Всего лишь несколько лет… (Оржеховская) - страница 19

Конечно, я был глуп с этим предложением не драться. На людей влияют менее прямым способом.


Хорошо бы организовать кружок гуманизма (название, конечно, условное). Но я себе ясно представляю его задачи. Как странно: люди легко обижают друг друга. А быть даже просто вежливым — для этого надо делать какие-то усилия! Во все это необходимо вмешаться. Обязательно!

Я уже кое с кем поговорил и встретил сочувствие.

Делал вчера доклад о Радищеве. Вот личность! Быть таким одиноким среди полного мрака, принадлежать к дворянскому сословию и сделать то, что он! Ему было труднее, чем последующим революционерам.

От сочувствия к Радищеву я волновался. Меня немного покритиковали, сказали, что я увлекся, забыл, что Радищев все-таки не наш современник. Но, в общем, одобрили.


Прямо беда. Чуть только зашевелится в голове какая-нибудь мысль, сейчас же появится другая, совершенно противоположная, и начнется такой спор, что весь измучишься, пока придешь к чему-нибудь одному. Иногда это случается сравнительно быстро, а в другой раз бывает так, что целые месяцы продолжается эта дискуссия с самим собой. Есть у меня вопросы, которые уже два года как не разрешаются. Это, наверно, плохая черта. Это значит, что я еще не устоялся.

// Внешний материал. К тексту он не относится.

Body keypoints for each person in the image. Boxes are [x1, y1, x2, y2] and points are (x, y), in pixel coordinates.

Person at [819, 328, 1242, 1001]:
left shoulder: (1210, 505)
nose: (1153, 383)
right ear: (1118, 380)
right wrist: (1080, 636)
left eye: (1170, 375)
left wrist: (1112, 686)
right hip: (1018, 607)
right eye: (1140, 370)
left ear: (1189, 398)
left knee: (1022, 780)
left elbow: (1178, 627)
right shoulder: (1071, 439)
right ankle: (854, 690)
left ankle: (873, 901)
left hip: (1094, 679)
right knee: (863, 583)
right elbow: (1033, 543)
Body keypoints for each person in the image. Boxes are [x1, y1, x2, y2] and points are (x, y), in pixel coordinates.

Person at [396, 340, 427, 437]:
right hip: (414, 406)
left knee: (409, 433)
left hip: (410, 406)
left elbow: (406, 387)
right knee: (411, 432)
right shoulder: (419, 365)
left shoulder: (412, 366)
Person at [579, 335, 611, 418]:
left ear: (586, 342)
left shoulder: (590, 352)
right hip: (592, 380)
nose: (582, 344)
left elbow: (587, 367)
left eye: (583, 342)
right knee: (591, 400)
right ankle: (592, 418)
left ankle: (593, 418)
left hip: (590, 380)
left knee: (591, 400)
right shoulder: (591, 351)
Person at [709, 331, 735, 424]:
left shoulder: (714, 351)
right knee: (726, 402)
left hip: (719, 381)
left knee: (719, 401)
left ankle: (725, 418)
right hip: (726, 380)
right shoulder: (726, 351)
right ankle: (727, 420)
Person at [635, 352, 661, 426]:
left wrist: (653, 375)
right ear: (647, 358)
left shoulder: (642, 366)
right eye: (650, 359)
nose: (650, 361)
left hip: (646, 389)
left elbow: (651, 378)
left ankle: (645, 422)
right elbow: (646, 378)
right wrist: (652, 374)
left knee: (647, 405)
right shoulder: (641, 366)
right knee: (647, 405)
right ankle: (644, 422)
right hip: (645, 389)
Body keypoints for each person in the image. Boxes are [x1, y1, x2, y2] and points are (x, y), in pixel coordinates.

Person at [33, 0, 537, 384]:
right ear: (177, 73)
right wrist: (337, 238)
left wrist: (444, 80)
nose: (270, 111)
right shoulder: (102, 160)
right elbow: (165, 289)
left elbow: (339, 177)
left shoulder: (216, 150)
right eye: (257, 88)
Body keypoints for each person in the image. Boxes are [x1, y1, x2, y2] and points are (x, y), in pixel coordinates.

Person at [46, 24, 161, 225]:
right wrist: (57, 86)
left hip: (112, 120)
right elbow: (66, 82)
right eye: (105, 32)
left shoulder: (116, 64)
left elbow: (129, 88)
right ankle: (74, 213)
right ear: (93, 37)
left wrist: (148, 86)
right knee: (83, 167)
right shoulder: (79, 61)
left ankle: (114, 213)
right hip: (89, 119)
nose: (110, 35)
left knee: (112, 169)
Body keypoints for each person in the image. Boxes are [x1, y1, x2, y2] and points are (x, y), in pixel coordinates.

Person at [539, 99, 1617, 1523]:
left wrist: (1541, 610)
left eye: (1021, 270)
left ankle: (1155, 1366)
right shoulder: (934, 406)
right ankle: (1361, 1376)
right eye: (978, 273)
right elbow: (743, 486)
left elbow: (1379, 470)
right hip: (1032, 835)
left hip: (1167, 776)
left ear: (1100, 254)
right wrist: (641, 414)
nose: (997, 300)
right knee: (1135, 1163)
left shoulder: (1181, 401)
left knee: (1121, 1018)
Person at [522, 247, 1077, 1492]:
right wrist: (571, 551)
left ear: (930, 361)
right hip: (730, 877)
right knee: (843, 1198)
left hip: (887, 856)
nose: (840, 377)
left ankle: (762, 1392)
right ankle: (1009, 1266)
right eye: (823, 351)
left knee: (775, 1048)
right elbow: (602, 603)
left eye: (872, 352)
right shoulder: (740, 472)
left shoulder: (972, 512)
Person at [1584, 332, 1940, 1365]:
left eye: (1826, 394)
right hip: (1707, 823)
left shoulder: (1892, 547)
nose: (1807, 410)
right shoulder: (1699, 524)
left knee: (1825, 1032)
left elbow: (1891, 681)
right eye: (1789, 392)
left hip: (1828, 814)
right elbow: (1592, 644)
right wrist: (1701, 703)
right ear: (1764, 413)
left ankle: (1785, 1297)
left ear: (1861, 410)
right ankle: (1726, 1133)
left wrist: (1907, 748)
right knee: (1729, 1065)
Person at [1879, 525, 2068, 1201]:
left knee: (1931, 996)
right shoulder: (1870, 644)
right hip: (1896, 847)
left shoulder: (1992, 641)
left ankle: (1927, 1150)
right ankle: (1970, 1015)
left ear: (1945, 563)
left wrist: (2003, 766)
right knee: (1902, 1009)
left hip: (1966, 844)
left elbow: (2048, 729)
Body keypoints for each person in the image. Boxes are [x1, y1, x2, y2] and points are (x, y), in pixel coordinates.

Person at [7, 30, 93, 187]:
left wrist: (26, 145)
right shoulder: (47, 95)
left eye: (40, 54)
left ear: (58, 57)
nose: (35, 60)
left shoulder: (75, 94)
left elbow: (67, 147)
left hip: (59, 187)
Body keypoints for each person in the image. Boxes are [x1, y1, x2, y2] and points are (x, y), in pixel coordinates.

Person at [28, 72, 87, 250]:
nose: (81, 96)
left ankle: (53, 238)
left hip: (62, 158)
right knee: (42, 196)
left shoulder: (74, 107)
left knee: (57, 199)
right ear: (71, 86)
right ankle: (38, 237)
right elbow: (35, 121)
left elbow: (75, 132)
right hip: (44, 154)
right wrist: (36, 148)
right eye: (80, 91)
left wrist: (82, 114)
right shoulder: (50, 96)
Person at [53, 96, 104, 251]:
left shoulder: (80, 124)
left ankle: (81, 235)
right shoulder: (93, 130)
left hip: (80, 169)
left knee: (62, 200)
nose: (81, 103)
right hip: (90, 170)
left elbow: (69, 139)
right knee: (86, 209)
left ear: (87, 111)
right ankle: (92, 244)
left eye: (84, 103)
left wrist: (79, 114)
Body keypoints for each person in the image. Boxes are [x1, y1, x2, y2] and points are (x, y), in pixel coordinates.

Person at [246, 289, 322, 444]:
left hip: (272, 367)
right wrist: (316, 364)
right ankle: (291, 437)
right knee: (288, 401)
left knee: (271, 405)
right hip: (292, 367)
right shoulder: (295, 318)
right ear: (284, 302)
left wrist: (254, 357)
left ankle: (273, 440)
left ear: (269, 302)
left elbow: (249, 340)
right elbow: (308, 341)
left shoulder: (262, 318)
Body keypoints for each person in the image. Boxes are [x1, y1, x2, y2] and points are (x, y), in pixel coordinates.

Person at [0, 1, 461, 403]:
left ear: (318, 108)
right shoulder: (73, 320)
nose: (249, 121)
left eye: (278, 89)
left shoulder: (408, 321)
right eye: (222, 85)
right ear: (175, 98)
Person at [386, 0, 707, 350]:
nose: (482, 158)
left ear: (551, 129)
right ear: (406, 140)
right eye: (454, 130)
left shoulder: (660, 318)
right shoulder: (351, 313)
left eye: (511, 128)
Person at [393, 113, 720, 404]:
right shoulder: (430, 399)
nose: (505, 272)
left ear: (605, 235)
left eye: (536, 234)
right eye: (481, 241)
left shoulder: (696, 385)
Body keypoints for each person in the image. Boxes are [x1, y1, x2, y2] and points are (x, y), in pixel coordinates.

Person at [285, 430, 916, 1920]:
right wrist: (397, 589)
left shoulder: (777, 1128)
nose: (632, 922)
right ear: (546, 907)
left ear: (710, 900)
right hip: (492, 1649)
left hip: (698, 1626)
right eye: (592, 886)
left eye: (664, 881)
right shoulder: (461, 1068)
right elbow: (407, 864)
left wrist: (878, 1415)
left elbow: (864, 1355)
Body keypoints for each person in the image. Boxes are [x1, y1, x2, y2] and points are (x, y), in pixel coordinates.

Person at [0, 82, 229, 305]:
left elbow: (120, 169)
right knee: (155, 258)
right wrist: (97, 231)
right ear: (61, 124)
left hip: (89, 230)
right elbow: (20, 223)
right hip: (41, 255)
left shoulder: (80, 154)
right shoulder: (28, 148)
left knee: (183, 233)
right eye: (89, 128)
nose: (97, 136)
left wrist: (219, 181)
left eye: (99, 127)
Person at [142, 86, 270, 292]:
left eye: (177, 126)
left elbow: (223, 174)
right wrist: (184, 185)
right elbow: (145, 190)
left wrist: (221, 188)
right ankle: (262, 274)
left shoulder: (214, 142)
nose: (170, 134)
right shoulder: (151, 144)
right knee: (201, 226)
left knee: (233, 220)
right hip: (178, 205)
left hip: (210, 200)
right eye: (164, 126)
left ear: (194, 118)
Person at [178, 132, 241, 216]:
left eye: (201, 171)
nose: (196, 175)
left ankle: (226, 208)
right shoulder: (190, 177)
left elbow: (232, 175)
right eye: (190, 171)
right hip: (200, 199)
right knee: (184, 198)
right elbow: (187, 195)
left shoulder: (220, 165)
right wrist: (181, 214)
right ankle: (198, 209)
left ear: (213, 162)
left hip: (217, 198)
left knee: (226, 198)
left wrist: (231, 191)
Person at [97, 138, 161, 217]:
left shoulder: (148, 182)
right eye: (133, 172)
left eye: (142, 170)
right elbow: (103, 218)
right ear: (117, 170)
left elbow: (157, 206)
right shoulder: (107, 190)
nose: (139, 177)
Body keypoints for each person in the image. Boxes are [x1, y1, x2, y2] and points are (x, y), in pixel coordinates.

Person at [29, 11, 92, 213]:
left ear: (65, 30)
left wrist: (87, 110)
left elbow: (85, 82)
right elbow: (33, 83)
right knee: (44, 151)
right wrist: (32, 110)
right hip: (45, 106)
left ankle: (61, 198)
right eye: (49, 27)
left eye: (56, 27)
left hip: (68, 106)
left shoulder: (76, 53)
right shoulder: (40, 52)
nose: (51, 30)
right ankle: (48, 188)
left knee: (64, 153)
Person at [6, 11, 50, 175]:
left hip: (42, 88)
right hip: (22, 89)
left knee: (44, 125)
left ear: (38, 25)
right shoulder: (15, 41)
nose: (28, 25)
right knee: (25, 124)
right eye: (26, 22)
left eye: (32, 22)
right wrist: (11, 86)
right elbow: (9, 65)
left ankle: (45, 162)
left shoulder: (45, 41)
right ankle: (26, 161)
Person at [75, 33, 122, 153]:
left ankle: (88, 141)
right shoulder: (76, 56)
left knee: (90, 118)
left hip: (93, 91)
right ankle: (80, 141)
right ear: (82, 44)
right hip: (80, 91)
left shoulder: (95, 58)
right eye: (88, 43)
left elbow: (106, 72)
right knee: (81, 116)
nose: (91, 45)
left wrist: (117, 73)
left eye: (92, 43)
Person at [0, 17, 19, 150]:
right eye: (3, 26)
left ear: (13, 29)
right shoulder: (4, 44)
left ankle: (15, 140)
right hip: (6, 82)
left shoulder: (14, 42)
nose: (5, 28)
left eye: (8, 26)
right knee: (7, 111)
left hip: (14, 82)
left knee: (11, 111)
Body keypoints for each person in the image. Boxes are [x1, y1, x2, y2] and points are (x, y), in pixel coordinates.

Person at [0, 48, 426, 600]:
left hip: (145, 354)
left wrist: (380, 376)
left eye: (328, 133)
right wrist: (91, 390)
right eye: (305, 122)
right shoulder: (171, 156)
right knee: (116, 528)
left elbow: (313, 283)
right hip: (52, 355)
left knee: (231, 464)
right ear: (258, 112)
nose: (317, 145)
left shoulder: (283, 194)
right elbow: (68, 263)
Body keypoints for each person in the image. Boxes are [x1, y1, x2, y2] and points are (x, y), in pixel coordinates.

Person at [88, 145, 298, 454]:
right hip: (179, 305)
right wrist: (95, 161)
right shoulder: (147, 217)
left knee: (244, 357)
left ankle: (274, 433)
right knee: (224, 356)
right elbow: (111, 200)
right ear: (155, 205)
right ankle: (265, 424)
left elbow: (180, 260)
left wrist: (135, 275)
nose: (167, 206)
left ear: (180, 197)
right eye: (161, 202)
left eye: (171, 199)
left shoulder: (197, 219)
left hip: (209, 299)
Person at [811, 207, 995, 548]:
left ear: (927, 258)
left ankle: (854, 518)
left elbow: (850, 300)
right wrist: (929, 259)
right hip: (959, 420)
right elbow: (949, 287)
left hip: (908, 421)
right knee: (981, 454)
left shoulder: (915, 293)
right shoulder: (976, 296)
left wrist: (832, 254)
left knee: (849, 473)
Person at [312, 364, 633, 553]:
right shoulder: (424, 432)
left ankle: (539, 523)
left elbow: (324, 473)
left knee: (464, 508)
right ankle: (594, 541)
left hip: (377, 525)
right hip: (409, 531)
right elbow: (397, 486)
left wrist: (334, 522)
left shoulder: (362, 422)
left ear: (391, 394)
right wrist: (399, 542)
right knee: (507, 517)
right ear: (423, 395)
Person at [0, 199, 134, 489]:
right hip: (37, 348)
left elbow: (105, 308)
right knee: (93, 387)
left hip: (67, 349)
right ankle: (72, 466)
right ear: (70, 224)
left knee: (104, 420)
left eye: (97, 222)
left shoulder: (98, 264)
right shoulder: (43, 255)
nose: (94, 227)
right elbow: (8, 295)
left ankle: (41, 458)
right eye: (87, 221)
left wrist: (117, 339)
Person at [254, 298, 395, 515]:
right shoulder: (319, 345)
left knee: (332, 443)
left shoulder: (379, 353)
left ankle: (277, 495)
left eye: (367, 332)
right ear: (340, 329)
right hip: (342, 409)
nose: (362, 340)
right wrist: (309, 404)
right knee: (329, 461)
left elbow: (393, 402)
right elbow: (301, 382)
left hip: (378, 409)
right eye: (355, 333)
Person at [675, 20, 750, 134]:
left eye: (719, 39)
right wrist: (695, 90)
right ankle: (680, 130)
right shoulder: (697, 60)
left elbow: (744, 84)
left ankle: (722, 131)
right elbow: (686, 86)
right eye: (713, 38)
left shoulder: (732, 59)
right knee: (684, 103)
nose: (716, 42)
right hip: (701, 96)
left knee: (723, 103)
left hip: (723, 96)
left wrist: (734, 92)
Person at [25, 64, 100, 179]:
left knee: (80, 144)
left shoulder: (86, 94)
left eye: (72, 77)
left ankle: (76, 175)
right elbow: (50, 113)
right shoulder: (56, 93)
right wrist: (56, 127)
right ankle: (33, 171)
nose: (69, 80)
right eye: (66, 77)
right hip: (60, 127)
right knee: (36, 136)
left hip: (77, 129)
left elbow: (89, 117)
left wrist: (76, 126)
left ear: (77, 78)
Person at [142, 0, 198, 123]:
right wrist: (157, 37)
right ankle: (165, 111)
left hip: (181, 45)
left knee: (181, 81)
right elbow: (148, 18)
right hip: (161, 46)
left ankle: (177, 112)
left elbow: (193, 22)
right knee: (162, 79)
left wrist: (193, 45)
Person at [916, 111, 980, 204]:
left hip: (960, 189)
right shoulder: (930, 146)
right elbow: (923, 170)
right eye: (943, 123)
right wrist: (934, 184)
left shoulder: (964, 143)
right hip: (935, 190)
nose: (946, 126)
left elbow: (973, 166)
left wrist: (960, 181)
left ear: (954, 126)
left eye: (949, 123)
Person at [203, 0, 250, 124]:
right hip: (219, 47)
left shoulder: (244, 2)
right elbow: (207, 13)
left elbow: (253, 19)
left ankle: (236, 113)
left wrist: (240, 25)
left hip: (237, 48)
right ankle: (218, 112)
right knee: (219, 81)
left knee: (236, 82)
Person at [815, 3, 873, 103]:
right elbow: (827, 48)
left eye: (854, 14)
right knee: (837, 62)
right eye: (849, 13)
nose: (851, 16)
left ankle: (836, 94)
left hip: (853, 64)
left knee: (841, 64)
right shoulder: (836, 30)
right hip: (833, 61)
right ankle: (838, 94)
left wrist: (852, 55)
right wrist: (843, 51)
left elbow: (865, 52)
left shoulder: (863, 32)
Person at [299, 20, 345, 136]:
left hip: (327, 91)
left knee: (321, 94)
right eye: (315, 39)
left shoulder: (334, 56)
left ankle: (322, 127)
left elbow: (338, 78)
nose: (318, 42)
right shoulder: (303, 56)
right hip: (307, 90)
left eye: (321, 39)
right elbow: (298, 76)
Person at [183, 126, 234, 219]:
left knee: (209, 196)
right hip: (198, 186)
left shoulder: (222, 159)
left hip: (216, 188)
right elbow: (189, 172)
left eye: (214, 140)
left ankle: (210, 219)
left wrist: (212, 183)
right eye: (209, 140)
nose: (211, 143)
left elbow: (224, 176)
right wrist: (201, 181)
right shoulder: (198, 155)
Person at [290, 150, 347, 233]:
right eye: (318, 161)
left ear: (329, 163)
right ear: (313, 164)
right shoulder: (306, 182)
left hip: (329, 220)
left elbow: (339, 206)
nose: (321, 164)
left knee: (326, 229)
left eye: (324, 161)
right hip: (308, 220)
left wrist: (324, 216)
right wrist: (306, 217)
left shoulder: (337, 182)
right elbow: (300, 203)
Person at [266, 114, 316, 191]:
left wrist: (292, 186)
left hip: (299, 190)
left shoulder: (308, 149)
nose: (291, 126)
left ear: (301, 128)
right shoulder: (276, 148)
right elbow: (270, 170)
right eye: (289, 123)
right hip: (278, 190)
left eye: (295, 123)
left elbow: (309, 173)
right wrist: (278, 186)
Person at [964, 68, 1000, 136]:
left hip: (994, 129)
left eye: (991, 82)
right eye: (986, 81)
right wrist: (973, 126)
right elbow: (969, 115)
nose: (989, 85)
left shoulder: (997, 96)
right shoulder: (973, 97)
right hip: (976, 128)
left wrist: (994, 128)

Все-таки человек бывает одинок, и от этого нельзя совсем уйти. Когда я не подчиняюсь чужому мнению и хочу прийти к выводу сам, начинается одиночество. Но что делать? Не думать самому?


Когда к нам стали привозить детей из Испании, наши соседи по старой квартире взяли к себе девочку Терезу-Амайю. Я просил, чтобы и мне взяли испанскую сестру. Но мама отказала: «Есть причина, Вова, и очень серьезная».


На уроке истории Илья Фомич сказал: «Доброта — это буржуазное чувство. Филантропия». Я спросил: «А кто же челюскинцев спасал — не добрые разве?» — «Это не доброта, — сказал он, — а высокая коммунистическая сознательность».

Я не стал спорить, но… чего-то мне недоставало.


Были у меня в жизни великолепные дни, и я не забуду их до смерти. Когда встречали челюскинцев, мама взяла меня с собой. Тверская была непохожа на Тверскую, и люди были не такие, как всегда. И пока я шел и даже не шел, а плыл среди цветов, улыбок и взглядов, мне казалось, что все, кого я вижу, готовы тоже отправиться на льдину или в Колхиду осушать болела или еще куда-нибудь для подвига. Такого я еще никогда не переживал. Я был легкий как соломинка.


Разговор с Семеном Алексеевичем Битюговым. Он преподает у нас в школе основы дарвинизма, живет в нашем дворе. Худой, серьезный, с цыганскими глазами и сам похож на цыгана. Во взгляде что-то фанатическое.